First of all thanks for this great library! I tried both the direct-to-board approach and the I2CBACKPACK approach. For single-pixel updates, or static displays, both work great. But for changing an entire strip of pixels (82, in my case), such as the "dynamic rainbow" example, both approaches slow to a crawl, and the framerate is barely 1FPS. I thought this was what I2CBACKPACK was supposed to enable, but for some reason it isn't working that way for me.

It seems like the big issue is the actual transmission/processing of the firmata commands on the main board. The RX light is constantly-on, and i can't even close the program with ctrl+C. It just prints 1518894452559 Board Closing. over and over until I kill the process. This behavior only happens with very fast refresh rates changing many pixels at a time.

Is the kind of operation/performance I'm trying to achieve simply not possible given the messaging overhead of FIRMATA?

aroman commented 6 years ago

Update for others wondering the same things: #4 has a ton of great information by @ajfisher. I'm keeping this bug open though as I do not understand why I2CBACKPACK is slower.

ajfisher commented 6 years ago

Can you post your code and I can have a look at it. You should be getting faster performance than this.

On Sun, Feb 18, 2018, 07:16 Avi Romanoff notifications@github.com wrote:

Update for others wondering the same things: #4 https://github.com/ajfisher/node-pixel/issues/4 has a ton of great information by @ajfisher https://github.com/ajfisher. I'm keeping this bug open though as I do not understand why I2CBACKPACK is slower.

— You are receiving this because you were mentioned.

Reply to this email directly, view it on GitHub https://github.com/ajfisher/node-pixel/issues/119#issuecomment-366468395, or mute the thread https://github.com/notifications/unsubscribe-auth/AAHRoxWMS1QdJ97AzAgidikWXXNQ3boqks5tVzOogaJpZM4SJbay .

aroman commented 6 years ago

Thanks for the quick reply. The code I was running was your dynamic rainbow example, but with the following changes:

    strip = new pixel.Strip({
        data: 5,
        length: 82, // number of pixels in the strip.
        board: this,
        controller: "I2CBACKPACK",
        gamma: 2.8,
    });

(In fact, I've been using your strip.shift function to achieve a similarly pleasing effect with way less data, and that works fine. So I'm no longer blocked on this, but I still cant get the original example to run with >30 length)

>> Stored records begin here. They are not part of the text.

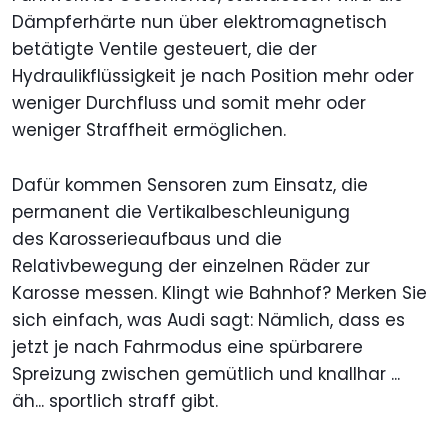
Dämpferhärte nun über elektromagnetisch
betätigte Ventile gesteuert, die der
Hydraulikflüssigkeit je nach Position mehr oder
weniger Durchfluss und somit mehr oder
weniger Straffheit ermöglichen.
Dafür kommen Sensoren zum Einsatz, die
permanent die Vertikalbeschleunigung
des Karosserieaufbaus und die
Relativbewegung der einzelnen Räder zur
Karosse messen. Klingt wie Bahnhof? Merken Sie
sich einfach, was Audi sagt: Nämlich, dass es
jetzt je nach Fahrmodus eine spürbarere
Spreizung zwischen gemütlich und knallhar ...
äh... sportlich straff gibt.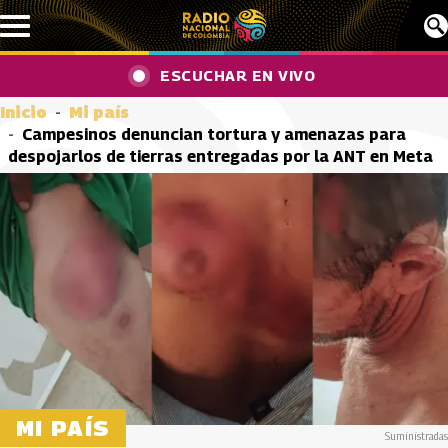
Pasar al contenido principal
ESCUCHAR EN VIVO
Inicio
Mi país
Campesinos denuncian tortura y amenazas para
despojarlos de tierras entregadas por la ANT en Meta
MI PAÍS
Suministradas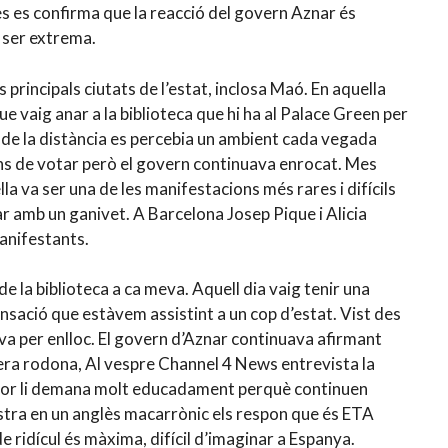
s es confirma que la reacció del govern Aznar és
 ser extrema.
principals ciutats de l’estat, inclosa Maó. En aquella
e vaig anar a la biblioteca que hi ha al Palace Green per
 de la distància es percebia un ambient cada vegada
bans de votar però el govern continuava enrocat. Mes
a va ser una de les manifestacions més rares i difícils
ar amb un ganivet. A Barcelona Josep Pique i Alicia
anifestants.
de la biblioteca a ca meva. Aquell dia vaig tenir una
ensació que estàvem assistint a un cop d’estat. Vist des
va per enlloc. El govern d’Aznar continuava afirmant
 era rodona, Al vespre Channel 4 News entrevista la
ador li demana molt educadament perquè continuen
istra en un anglès macarrònic els respon que és ETA
 ridícul és màxima, difícil d’imaginar a Espanya.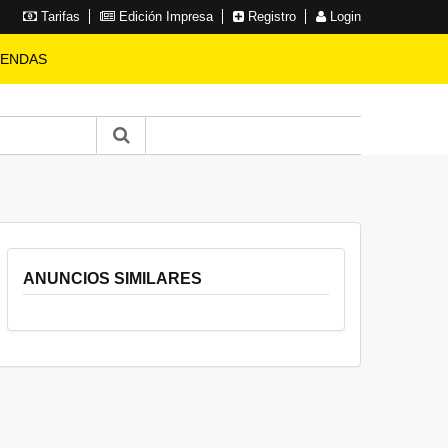
Tarifas
Edición Impresa
Registro
Login
IENDAS
ANUNCIOS SIMILARES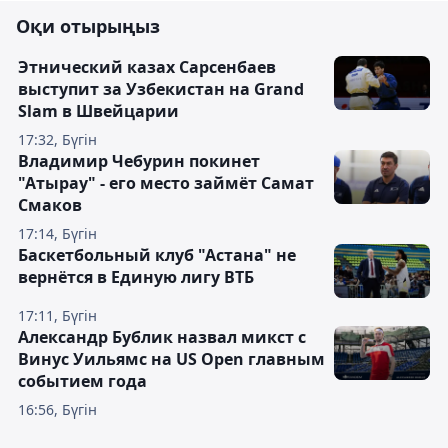
Оқи отырыңыз
Этнический казах Сарсенбаев
выступит за Узбекистан на Grand
Slam в Швейцарии
17:32, Бүгін
Владимир Чебурин покинет
"Атырау" - его место займёт Самат
Смаков
17:14, Бүгін
Баскетбольный клуб "Астана" не
вернётся в Единую лигу ВТБ
17:11, Бүгін
Александр Бублик назвал микст с
Винус Уильямс на US Open главным
событием года
16:56, Бүгін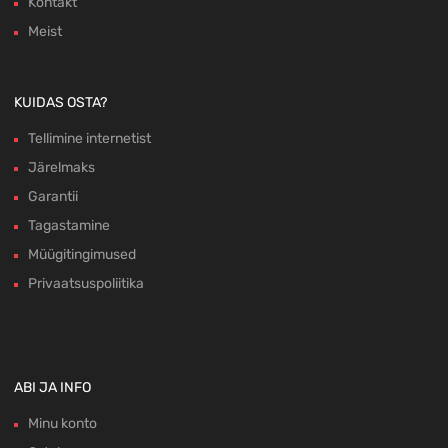
Kontakt
Meist
KUIDAS OSTA?
Tellimine internetist
Järelmaks
Garantii
Tagastamine
Müügitingimused
Privaatsuspoliitika
ABI JA INFO
Minu konto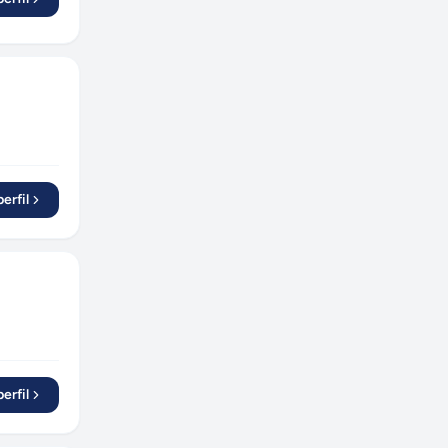
erfil
erfil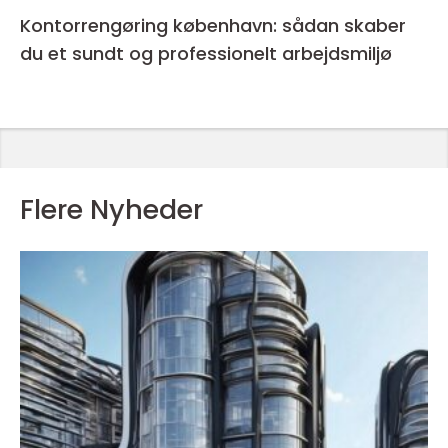
Kontorrengøring københavn: sådan skaber
du et sundt og professionelt arbejdsmiljø
Flere Nyheder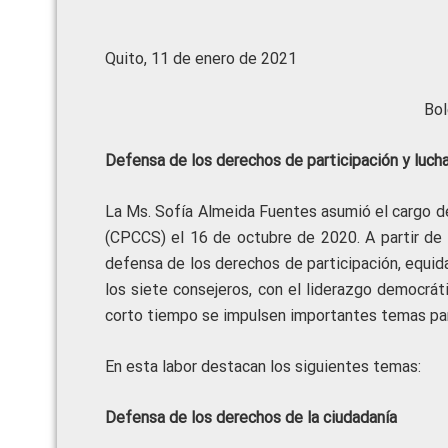
Quito, 11 de enero de 2021
Bol
Defensa de los derechos de participación y luch
La Ms. Sofía Almeida Fuentes asumió el cargo de
(CPCCS) el 16 de octubre de 2020. A partir de 
defensa de los derechos de participación, equida
los siete consejeros, con el liderazgo democrát
corto tiempo se impulsen importantes temas par
En esta labor destacan los siguientes temas:
Defensa de los derechos de la ciudadanía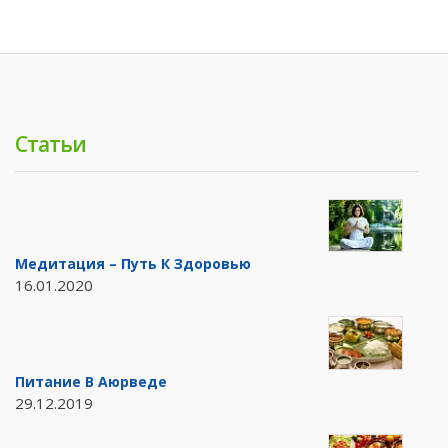
Статьи
Медитация – Путь К Здоровью
16.01.2020
Питание В Аюрведе
29.12.2019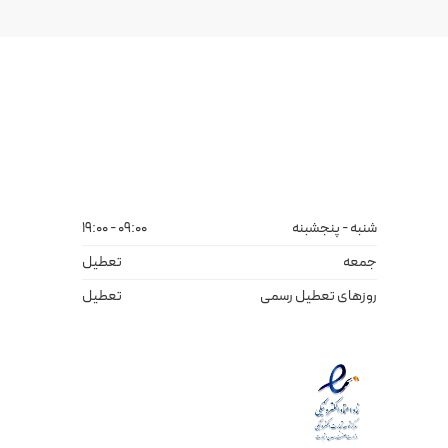
شنبه - پنجشبنه
09:00 - 19:00
جمعه
تعطیل
روزهای تعطیل رسمی
تعطیل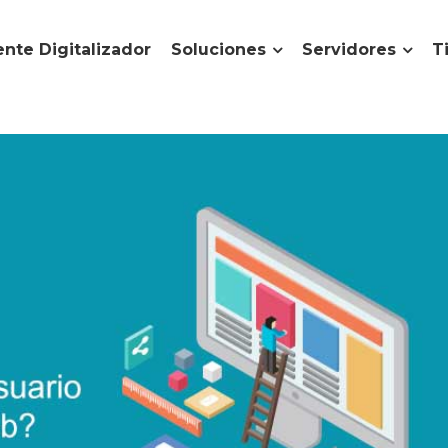
nte Digitalizador
Soluciones
Servidores
T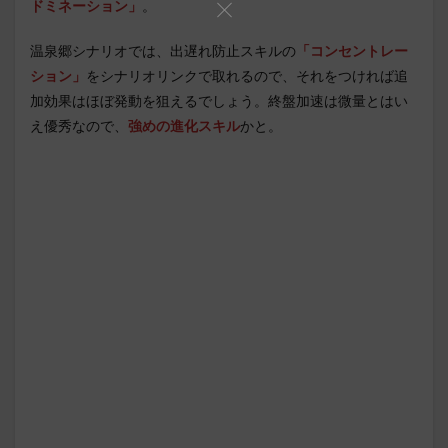
ドミネーション」
。
温泉郷シナリオでは、出遅れ防止スキルの
「コンセントレー
ション」
をシナリオリンクで取れるので、それをつければ追
加効果はほぼ発動を狙えるでしょう。終盤加速は微量とはい
え優秀なので、
強めの進化スキル
かと。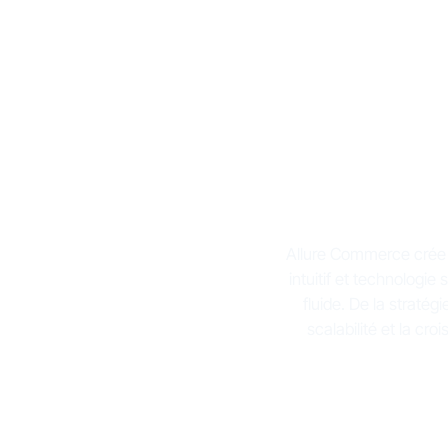
Allure Commerce crée d
intuitif et technologie 
fluide. De la stratég
scalabilité et la cr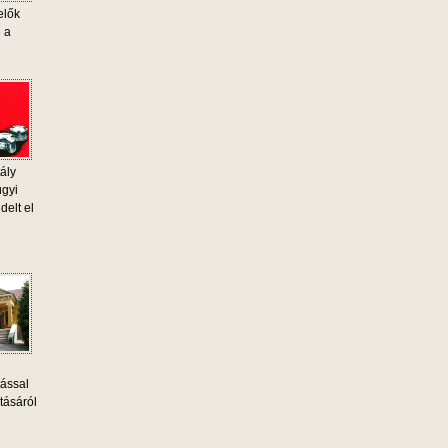
elők
e a
ály
ügyi
delt el
tással
tásáról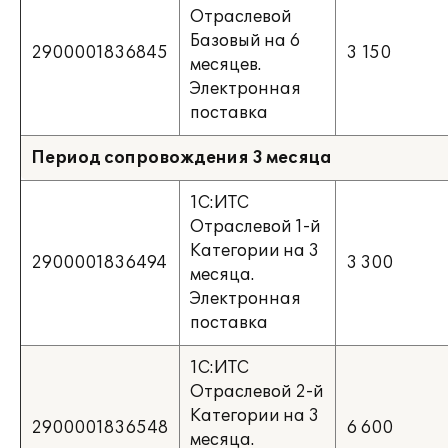
Отраслевой
Базовый на 6
2900001836845
3 150
месяцев.
Электронная
поставка
Период сопровождения 3 месяца
1С:ИТС
Отраслевой 1-й
Категории на 3
2900001836494
3 300
месяца.
Электронная
поставка
1С:ИТС
Отраслевой 2-й
Категории на 3
2900001836548
6 600
месяца.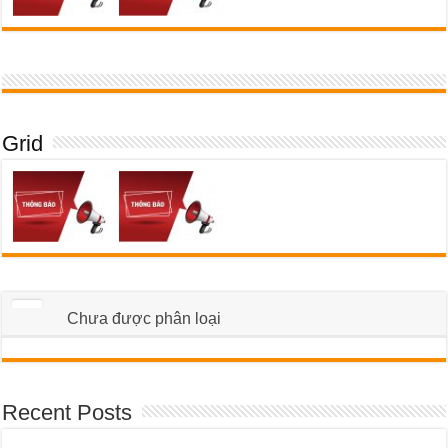
Grid
Chưa được phân loại
Recent Posts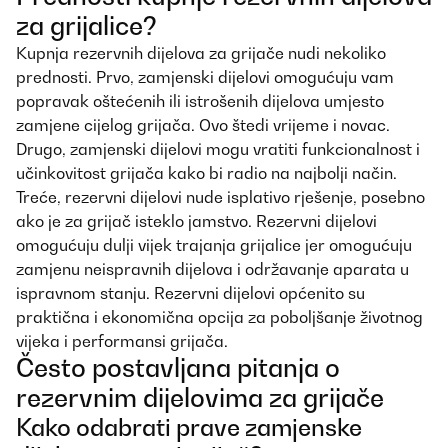
za grijalice?
Kupnja rezervnih dijelova za grijače nudi nekoliko
prednosti. Prvo, zamjenski dijelovi omogućuju vam
popravak oštećenih ili istrošenih dijelova umjesto
zamjene cijelog grijača. Ovo štedi vrijeme i novac.
Drugo, zamjenski dijelovi mogu vratiti funkcionalnost i
učinkovitost grijača kako bi radio na najbolji način.
Treće, rezervni dijelovi nude isplativo rješenje, posebno
ako je za grijač isteklo jamstvo. Rezervni dijelovi
omogućuju dulji vijek trajanja grijalice jer omogućuju
zamjenu neispravnih dijelova i održavanje aparata u
ispravnom stanju. Rezervni dijelovi općenito su
praktična i ekonomična opcija za poboljšanje životnog
vijeka i performansi grijača.
Često postavljana pitanja o
rezervnim dijelovima za grijače
Kako odabrati prave zamjenske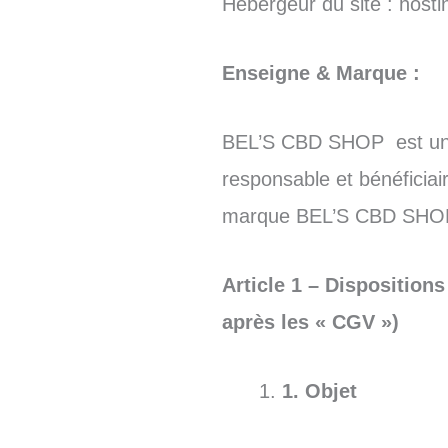
Hébergeur du site : hosti
Enseigne & Marque :
BEL’S CBD SHOP est une
responsable et bénéficiai
marque BEL’S CBD SHO
Article 1 – Disposition
après les « CGV »)
1. Objet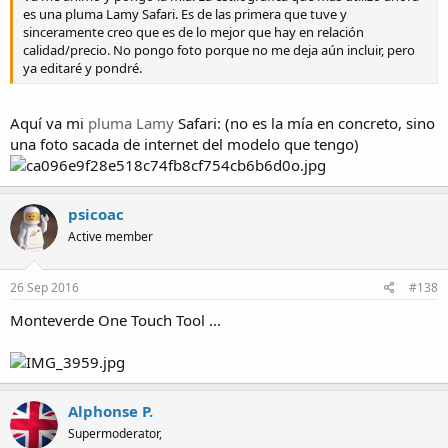
es una pluma Lamy Safari. Es de las primera que tuve y
sinceramente creo que es de lo mejor que hay en relación
calidad/precio. No pongo foto porque no me deja aún incluir, pero
ya editaré y pondré.
Aquí va mi
pluma Lamy
Safari: (no es la mía en concreto, sino
una foto sacada de internet del modelo que tengo)
psicoac
Active member
26 Sep 2016
#138
Monteverde One Touch Tool ...
Alphonse P.
Supermoderator,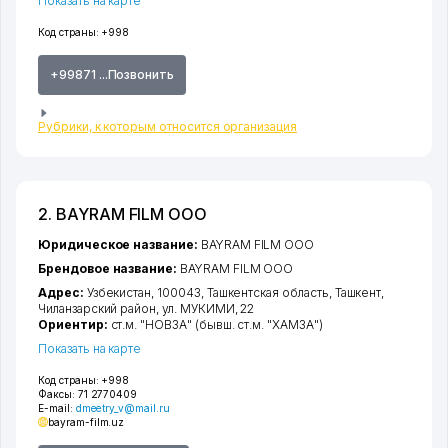
Показать на карте
Код страны:
+998
+99871 ...Позвонить
Рубрики, к которым относится организация
2. BAYRAM FILM ООО
Юридическое название:
BAYRAM FILM ООО
Брендовое название:
BAYRAM FILM ООО
Адрес:
Узбекистан, 100043,
Ташкентская область
,
Ташкент
,
Чиланзарский район
,
ул. МУКИМИ
, 22
Ориентир:
ст.м. "НОВЗА" (бывш. ст.м. "ХАМЗА")
Показать на карте
Код страны:
+998
Факсы:
71 2770409
E-mail:
dmeetry_v@mail.ru
bayram-film.uz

aroman commented 6 years ago

Another issue (I can file a separate issue if you'd like) is the inability to SIGINT out of the process while it's driving a lot of LEDs (length ~30+) in that example. I have to SIGKILL/SIGTERM which is unfortunate because it causes a messy exit and sometimes has a hard time starting again (need to re-plug the USB cable).

screen shot 2018-02-19 at 12 42 04 pm
aroman commented 6 years ago

Lastly, I should say that I've had to install the firmware on the board via

interchange install git+https://github.com/ajfisher/node-pixel -a nano --firmata,

NOT via

interchange install git+https://github.com/ajfisher/node-pixel -a nano, since this fails with the issue in #93.

Perhaps this is part of the issue? To be sure, the first/main arduino is able to control the lights directly if I say controller: FIRMATA, or via the second board over I2C if I say controller: I2CBACKPACK.